Birthing Day

Posted on September 22, 2011 by Emily McKeon | 0 Comments


Tomorrow is Claire's first birthday.  This means that a year ago today, I had already been in labor for twelve hours.  In the days before, I had experienced Braxton-Hicks contractions and thought, "piece of cake!"  When the first real rush hit, though, I was stunned.  I had heard about back labor and read enough descriptions that I knew that's what I was experiencing.  A deep, sustained pain, centered in my lower back came on like a wave with each rush.  It took my breath away at first, and then I started moving.  

Belly dance is round.  It massages and soothes.  It brings the dancer in a spiraling motion ever deeper into herself.  It eases the mind from sharp edges to sea glass softness.  It offers a point of surprising stillness to focus on - the heart center?  the cervix? something deep and internal - until the need is past and the body relaxes into its normal posture, a strange surfacing.  

One of the glories of Maha al Musa's "Dance of the Womb: A Gentle Guide to Belly Dance for Pregnancy & Birth" is that the movements are so deeply intuitive.  I am not a dancer.  The only time I took a dance class, I was about three feet tall and wearing a borrowed tutu, and yet as soon as I started following Maha's instruction, I felt that this dance was inside me simply because I was alive.  Does this give you confidence?  It should.  The first image conjured by hearing "belly dance" is not that of a woman with a preposterously pregnant belly, but it ought to be.  Nothing feels more natural when those hidden muscles around the pelvis reserved solely for birthing a baby begin their intelligent tensioning than to move and twist with them, to sway around the globe of belly that for the laboring hours is the axis of your universe. 

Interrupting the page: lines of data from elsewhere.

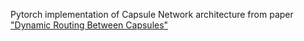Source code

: Pytorch implementation of Capsule Network architecture from paper ["Dynamic Routing Between Capsules"](https://arxiv.org/abs/1710.09829) 

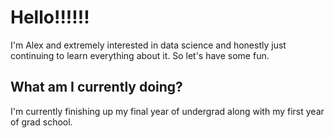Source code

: # Hello!!!!!!

I'm Alex and extremely interested in data science and honestly just continuing to learn everything about it. So let's have some fun.

## What am I currently doing?

I'm currently finishing up my final year of undergrad along with my first year of grad school.

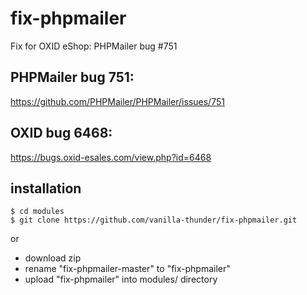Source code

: # fix-phpmailer
Fix for OXID eShop: PHPMailer bug #751

## PHPMailer bug 751:
https://github.com/PHPMailer/PHPMailer/issues/751

## OXID bug 6468:
https://bugs.oxid-esales.com/view.php?id=6468

## installation
    $ cd modules
    $ git clone https://github.com/vanilla-thunder/fix-phpmailer.git
or
 * download zip  
 * rename "fix-phpmailer-master" to "fix-phpmailer"  
 * upload "fix-phpmailer" into modules/ directory
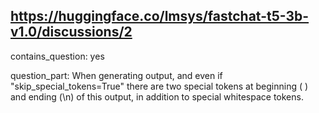 ## https://huggingface.co/lmsys/fastchat-t5-3b-v1.0/discussions/2

contains_question: yes

question_part: When generating output, and even if "skip_special_tokens=True" there are two special tokens at beginning (<pad> ) and ending (\n) of this output, in addition to special whitespace tokens.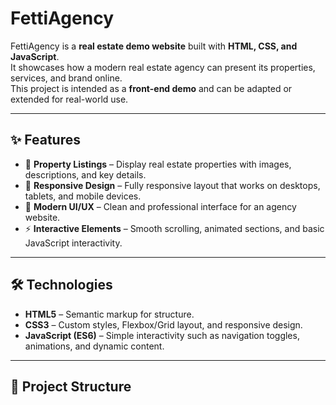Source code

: # FettiAgency

FettiAgency is a **real estate demo website** built with **HTML, CSS, and JavaScript**.  
It showcases how a modern real estate agency can present its properties, services, and brand online.  
This project is intended as a **front-end demo** and can be adapted or extended for real-world use.

---

## ✨ Features

- 🏡 **Property Listings** – Display real estate properties with images, descriptions, and key details.  
- 📱 **Responsive Design** – Fully responsive layout that works on desktops, tablets, and mobile devices.  
- 🎨 **Modern UI/UX** – Clean and professional interface for an agency website.  
- ⚡ **Interactive Elements** – Smooth scrolling, animated sections, and basic JavaScript interactivity.

---

## 🛠️ Technologies

- **HTML5** – Semantic markup for structure.  
- **CSS3** – Custom styles, Flexbox/Grid layout, and responsive design.  
- **JavaScript (ES6)** – Simple interactivity such as navigation toggles, animations, and dynamic content.

---

## 📂 Project Structure

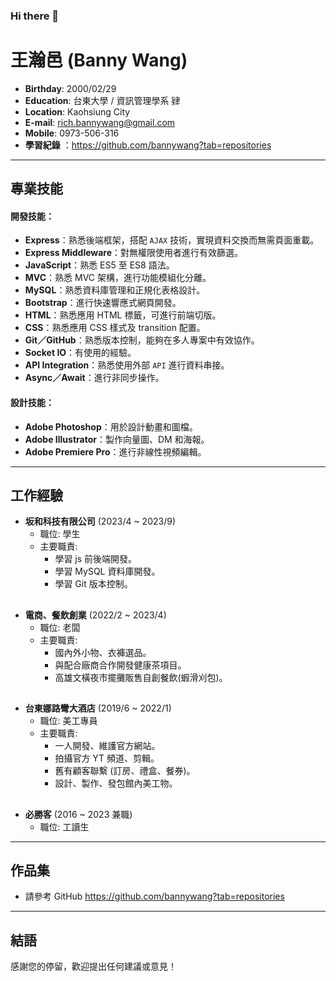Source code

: ### Hi there 👋

# 王瀚邑 (Banny Wang)
 
<!-- ![我的照片3](./assets/img/../../img/img%20(3).jpg) -->

- **Birthday**: 2000/02/29
- **Education**: 台東大學 / 資訊管理學系 肄
- **Location**: Kaohsiung City
- **E-mail**: rich.bannywang@gmail.com
- **Mobile**: 0973-506-316
- **學習紀錄** ：https://github.com/bannywang?tab=repositories


___

## 專業技能 

#### 開發技能：
- **Express**：熟悉後端框架，搭配 `AJAX` 技術，實現資料交換而無需頁面重載。
- **Express Middleware**：對無權限使用者進行有效篩選。
- **JavaScript**：熟悉 ES5 至 ES8 語法。
- **MVC**：熟悉 MVC 架構，進行功能模組化分離。
- **MySQL**：熟悉資料庫管理和正規化表格設計。
- **Bootstrap**：進行快速響應式網頁開發。
- **HTML**：熟悉應用 HTML 標籤，可進行前端切版。
- **CSS**：熟悉應用 CSS 樣式及 transition 配置。
- **Git／GitHub**：熟悉版本控制，能夠在多人專案中有效協作。
- **Socket IO**：有使用的經驗。
- **API Integration**：熟悉使用外部 `API` 進行資料串接。
- **Async／Await**：進行非同步操作。

#### 設計技能：
- **Adobe Photoshop**：用於設計動畫和圖檔。
- **Adobe Illustrator**：製作向量圖、DM 和海報。
- **Adobe Premiere Pro**：進行非線性視頻編輯。

___

## 工作經驗

- **坂和科技有限公司** (2023/4 ~ 2023/9) 
  - 職位: 學生
  - 主要職責:
    - 學習 js 前後端開發。
    - 學習 MySQL 資料庫開發。
    - 學習 Git 版本控制。

##

- **電商、餐飲創業** (2022/2 ~ 2023/4) 
  - 職位: 老闆
  - 主要職責:
    - 國內外小物、衣褲選品。
    - 與配合廠商合作開發健康茶項目。
    - 高雄文橫夜市擺攤販售自創餐飲(蝦滑刈包)。

##

- **台東娜路彎大酒店** (2019/6 ~ 2022/1) 
  - 職位: 美工專員
  - 主要職責:
    - 一人開發、維護官方網站。
    - 拍攝官方 YT 頻道、剪輯。
    - 舊有顧客聯繫 (訂房、禮盒、餐券)。
    - 設計、製作、發包館內美工物。

##

- **必勝客** (2016 ~ 2023 兼職) 
  - 職位: 工讀生

___

## 作品集
- 請參考 GitHub https://github.com/bannywang?tab=repositories

___

## 結語
感謝您的停留，歡迎提出任何建議或意見！
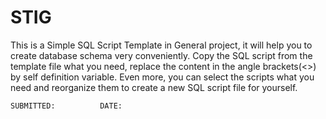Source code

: STIG
====

This is a Simple SQL Script Template in General project, it will help you to create database schema very conveniently. Copy the SQL script from the template file what you need, replace the content in the angle brackets(<>) by self definition variable. Even more, you can select the scripts what you need and reorganize them to create a new SQL script file for yourself.

    SUBMITTED: 			DATE:
	
	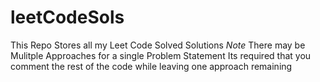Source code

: # leetCodeSols
This Repo Stores all my Leet Code Solved Solutions
*Note* There may be Mulitple Approaches for a single Problem Statement Its required that you comment the rest of the code while leaving one approach remaining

Not everything went quite how I anticipated it in Claire's birth.  The birthing tub we had set up in our bedroom and filled with warm and fragrant water didn't feel at all right when I climbed into it.  I couldn't sleep.  I did eat and drink.  I had a magical day with my husband, dancing and listening to music and walking.  When he fell asleep sometime after midnight the second night, I couldn't understand how he could be so bone tired while I felt ready to do circles and figure-8s with my hips through whatever rush came at me.  When the midwife checked my cervix the final time before saying we had to move to the hospital because I just wasn't dilating those last crucial centimeters and my contractions were slowing down, I was stunned.  This wasn't how it was supposed to happen, was it?  "Supposed to" drops away, though, when what IS is what happens.  I was home for the first thirty hours of labor, and in the hospital for the last six.  The doctors and nurses supported me in my desire to be unmedicated, and never uttered the phrase "C-section," though I'm sure they thought it.  And I can say (though it would have been anathema before) that I'm grateful to Pitocin for bringing my contractions closer together and for the seasoned nurse who laid me on my side and asked me to breathe softly and close my eyes for a while.  

I am still stunned at the amount of energy my body was able to generate and that when it finally came time to push, I didn't recognize a "normal" contraction because Claire had turned and was no longer pressing into my back.  I almost laughed at the sensation, and would have if I didn't need all my breath to bear down and help move her out of my body.  And when Claire was placed on my belly, wet, warm, and wriggling, I felt every cell in my body open up and fill with the most incredibly glowing energy that I knew to be living love. 

When I look back at the tools that steered me unwaveringly through this most intense experience of my life, I am deeply grateful for the fluid motions of belly dance and to Maha for offering the teaching of "Dance of the Womb" to the world.  I am so honored to be bringing this program to pregnant women and birth professionals in North America.  Birthing my business on the anniversary of my entry into the world of motherhood feels absolutely perfect.  Just as with Claire's birth, not everything has gone as I anticipated it - I was sure BirthAdventure would have been on its feet months ago, for one thing - but the most important elements always arrive just on time, and just on time is exactly whenever they arrive.  

I look forward to hearing many, many stories like mine from those of you who find this program and use it.  Wishing you all happiness, strength, and peace in your own birthing experience!